__Текст документа__:
┄┄┄┄┄┄
Мы просидели там всю ночь, пока глава безопасности в полвосьмого утра не разрешил покинуть убежище, и я поплелся обратно в свою комнату. Мне, однако, было не до сна – хотелось оказаться в больнице и помогать разгребать последствия ночной бойни. Я переоделся и стал собирать сумку, как вдруг на пол упала визитная карточка. На ней стояло имя девушки, с которой я познакомился незадолго до приезда в Газу, на благотворительном ужине «Помощи Сирии», куда меня пригласил Мунир. Ее звали Элеонора, хотя люди называли ее просто Элли. На карточке был указан адрес ее электронной почты, и, увидев его, я понял, что именно с ней хочу поговорить. Я решил написать ей. Это было спонтанное решение, и я не расстроился бы, не получив ответа. Хотя, должен признать, во время нашей встречи, пусть она и продлилась всего несколько минут, у меня замерло сердце. Я быстро набросал ей коротенькое письмо, сказав, что нахожу ее очень милой и просто хочу, чтобы она об этом знала. До сих пор не совсем понимаю, почему это сделал или чего от этого ждал, но я нажал кнопку «Отправить» и взялся за работу.
В больнице в то утро царил настоящий бедлам. Все операционные были заняты, и очевидно, что персонал все это время работал без перерыва. Они были измотаны, но сделать предстояло еще очень многое. Кругом стояли каталки с пациентами, ожидавшими очереди на операцию. Кто-то уже умер; другие были в удручающем состоянии и отчаянно нуждались в срочной хирургической помощи.
Я стал ходить вокруг, оценивая тяжесть полученных травм и пытаясь сообразить, кого прооперировать следующим, как вдруг наткнулся на девочку, которой на вид было лет семь. Она лежала одна в углу.
Ее кожа была серого цвета, и, честно говоря, я подумал, что она мертва. Я проверил ее жизненные показатели: дыхательные пути были свободными, но дышала она очень прерывисто. Я проверил ее на анемию, осмотрев внутреннюю сторону нижнего века – оно было очень бледным, что указывало на большую кровопотерю. Я взял ее за запястье – пульс в лучевой артерии был слабым и нитевидным, а давление низким. Мне не у кого было спросить, как сильно она пострадала, поэтому я осторожно приподнял укрывавшее ее одеяло. Она явно была ранена в результате взрыва и получила осколочное ранение левой руки, которая была перевязана. Заглянув под повязку, я увидел обширные повреждения в передней части локтя. Пульса в лучевой артерии не было. Должно быть, она была повреждена и нуждалась в немедленном восстановлении кровоснабжения.
┄┄┄┄┄┄
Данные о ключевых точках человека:

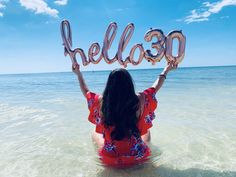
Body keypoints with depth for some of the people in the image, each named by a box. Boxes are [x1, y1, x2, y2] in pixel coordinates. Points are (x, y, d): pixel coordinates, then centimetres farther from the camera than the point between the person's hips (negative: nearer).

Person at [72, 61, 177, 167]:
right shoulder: (139, 100, -19)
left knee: (95, 134, 30)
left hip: (109, 158, 0)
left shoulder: (101, 101, -18)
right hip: (137, 156, 1)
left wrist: (78, 73, 20)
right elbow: (155, 88, 2)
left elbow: (86, 92, 4)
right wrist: (166, 71, 19)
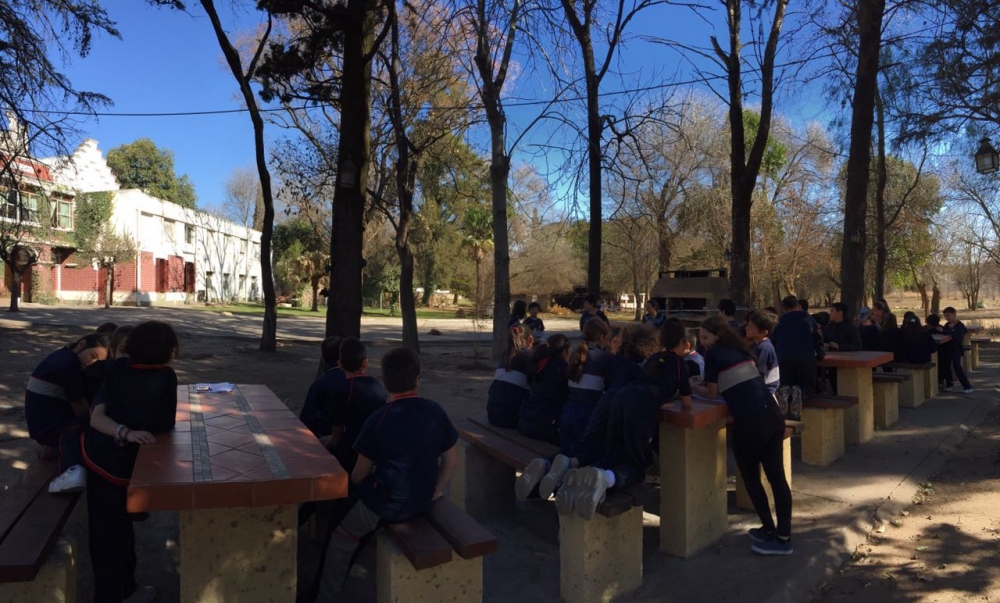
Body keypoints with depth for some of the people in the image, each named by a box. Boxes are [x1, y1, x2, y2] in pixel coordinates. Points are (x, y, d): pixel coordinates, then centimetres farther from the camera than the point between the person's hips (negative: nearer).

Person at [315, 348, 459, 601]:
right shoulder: (435, 411, -7)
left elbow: (361, 473, -7)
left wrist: (352, 482, 14)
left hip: (385, 505, -4)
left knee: (341, 539, 22)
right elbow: (451, 459, 0)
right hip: (422, 502, 5)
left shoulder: (379, 419, -18)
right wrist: (436, 490, 10)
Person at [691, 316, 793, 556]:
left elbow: (712, 394, 3)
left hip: (750, 422, -7)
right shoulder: (740, 349, 18)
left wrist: (691, 387, 19)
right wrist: (703, 384, 27)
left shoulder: (713, 354, -2)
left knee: (751, 478, 11)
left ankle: (769, 532, 22)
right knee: (777, 476, 11)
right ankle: (784, 536, 20)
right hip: (773, 415, 7)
┄┄┄┄┄┄
__Что нужно сделать__:
1. Верните без изменений фрагмент текста о больнице в Газе, который начинается со слов, содержащих «В больнице в», и заканчивается словами «срочной хирургической помощи.».
2. Продолжите текст о больнице в Газе, начав сразу после его последнего предложения.

__Ответы по пунктам__:
1.
В больнице в то утро царил настоящий бедлам. Все операционные были заняты, и очевидно, что персонал все это время работал без перерыва. Они были измотаны, но сделать предстояло еще очень многое. Кругом стояли каталки с пациентами, ожидавшими очереди на операцию. Кто-то уже умер; другие были в удручающем состоянии и отчаянно нуждались в срочной хирургической помощи.

2.
Я быстро обошел все операционные – в одной заканчивали проводить ампутацию, и я спросил, смогу ли сразу после них прооперировать там ребенка. К моему удивлению, хирург, выходивший из операционной, сказал: «Милости прошу». Наверное, с него было достаточно. Анестезиологом был врач Красного Креста, отличный парень из Италии Мауро Торре. Мы с ним сами занесли девочку в операционную и подготовили ее. Я сказал медбрату, что мне нужен набор для операции на сосудах и стандартный набор инструментов. Он пробежался по другим операционным, собрав все, что было нужно.
Я посмотрел, как ее вводят в наркоз, и вымыл руки в раковине в углу операционной. Кто-то завязал мой хирургический халат, и я обратил внимание на какую-то суматоху снаружи – туда-сюда в панике бегали люди. Внезапно двери операционной распахнулись. Это был глава службы безопасности больницы.
– Мы получили информацию, что через пять минут больница будет обстреляна. Все на выход.
Несколькими днями ранее я находился в другой больнице в центре Газы, когда ракета попала в здание и прошла прямиком через отделение интенсивной терапии, убив ряд пациентов и медиков.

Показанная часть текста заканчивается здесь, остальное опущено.